:: EXERCISE BRIEF ::
Locate each line in the data below that contains the string "even", matching case exactly, and copy those lines.

:: RECORDED INFORMATION ::
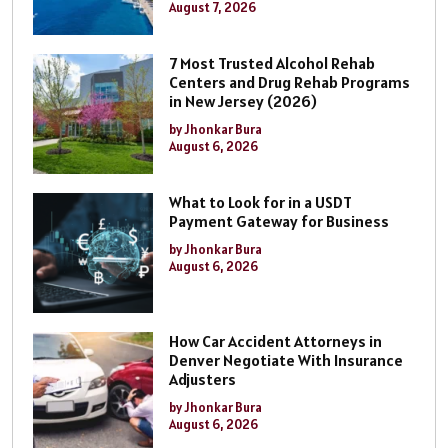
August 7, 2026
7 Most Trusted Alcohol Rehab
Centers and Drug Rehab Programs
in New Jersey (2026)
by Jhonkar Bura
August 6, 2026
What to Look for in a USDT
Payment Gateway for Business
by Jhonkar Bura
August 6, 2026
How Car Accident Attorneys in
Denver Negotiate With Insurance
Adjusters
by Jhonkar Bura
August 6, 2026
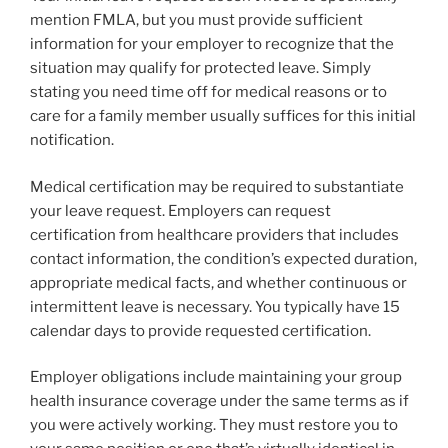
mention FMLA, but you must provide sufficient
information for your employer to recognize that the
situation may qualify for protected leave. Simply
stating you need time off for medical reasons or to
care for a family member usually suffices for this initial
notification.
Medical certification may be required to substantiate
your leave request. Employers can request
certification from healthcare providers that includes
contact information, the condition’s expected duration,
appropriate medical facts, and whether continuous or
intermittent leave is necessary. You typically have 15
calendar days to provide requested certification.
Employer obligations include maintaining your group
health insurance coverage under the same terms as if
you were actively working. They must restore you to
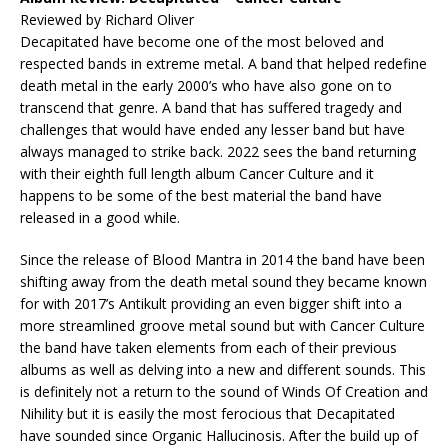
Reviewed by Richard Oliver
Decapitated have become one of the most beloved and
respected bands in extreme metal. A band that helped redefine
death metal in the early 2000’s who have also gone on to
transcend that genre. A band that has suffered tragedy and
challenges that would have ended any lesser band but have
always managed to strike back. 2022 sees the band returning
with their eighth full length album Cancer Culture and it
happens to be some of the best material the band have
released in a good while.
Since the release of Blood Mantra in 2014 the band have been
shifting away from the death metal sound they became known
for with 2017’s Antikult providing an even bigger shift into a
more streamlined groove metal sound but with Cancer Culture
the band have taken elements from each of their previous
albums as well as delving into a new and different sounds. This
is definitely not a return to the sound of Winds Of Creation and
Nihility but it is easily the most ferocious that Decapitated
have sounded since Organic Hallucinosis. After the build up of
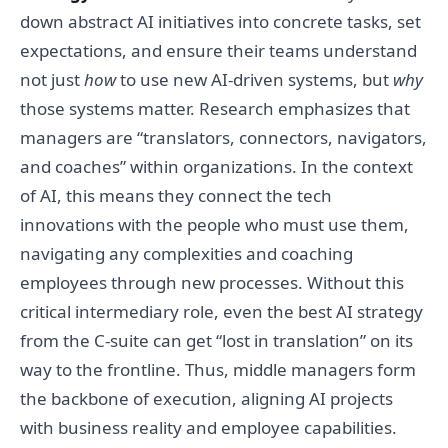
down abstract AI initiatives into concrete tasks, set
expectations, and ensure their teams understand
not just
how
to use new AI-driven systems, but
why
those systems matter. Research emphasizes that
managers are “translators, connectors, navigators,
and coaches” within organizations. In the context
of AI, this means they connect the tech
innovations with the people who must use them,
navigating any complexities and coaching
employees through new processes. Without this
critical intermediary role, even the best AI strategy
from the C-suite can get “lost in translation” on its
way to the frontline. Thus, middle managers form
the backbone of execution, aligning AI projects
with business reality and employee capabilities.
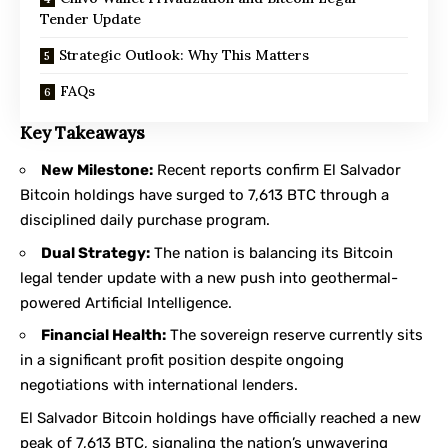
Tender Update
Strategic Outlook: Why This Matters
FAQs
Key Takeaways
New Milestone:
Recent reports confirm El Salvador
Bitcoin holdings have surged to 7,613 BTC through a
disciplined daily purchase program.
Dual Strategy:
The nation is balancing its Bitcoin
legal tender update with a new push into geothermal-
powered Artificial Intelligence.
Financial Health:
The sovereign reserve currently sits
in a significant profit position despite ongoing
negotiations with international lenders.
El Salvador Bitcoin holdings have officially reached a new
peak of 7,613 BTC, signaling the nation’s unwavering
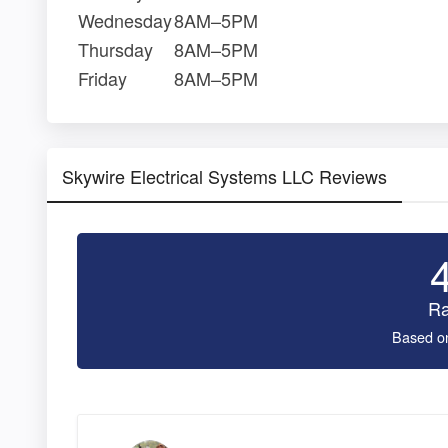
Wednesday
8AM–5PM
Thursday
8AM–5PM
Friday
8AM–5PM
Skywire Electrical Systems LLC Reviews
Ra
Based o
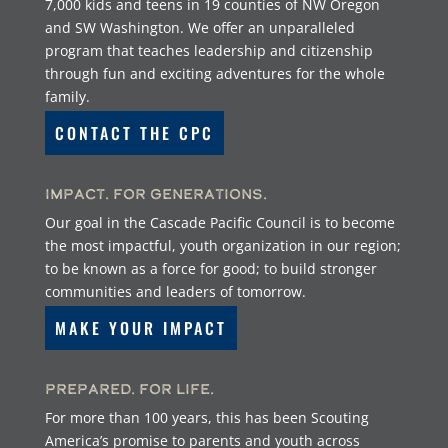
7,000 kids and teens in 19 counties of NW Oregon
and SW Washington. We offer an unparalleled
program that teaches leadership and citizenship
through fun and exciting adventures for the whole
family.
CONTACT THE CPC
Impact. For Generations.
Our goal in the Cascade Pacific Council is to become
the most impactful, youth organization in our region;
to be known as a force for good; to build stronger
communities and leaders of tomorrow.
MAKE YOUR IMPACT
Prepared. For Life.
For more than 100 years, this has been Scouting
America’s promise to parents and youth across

:: FINAL ANSWER ::
for with 2017’s Antikult providing an even bigger shift into a
critical intermediary role, even the best AI strategy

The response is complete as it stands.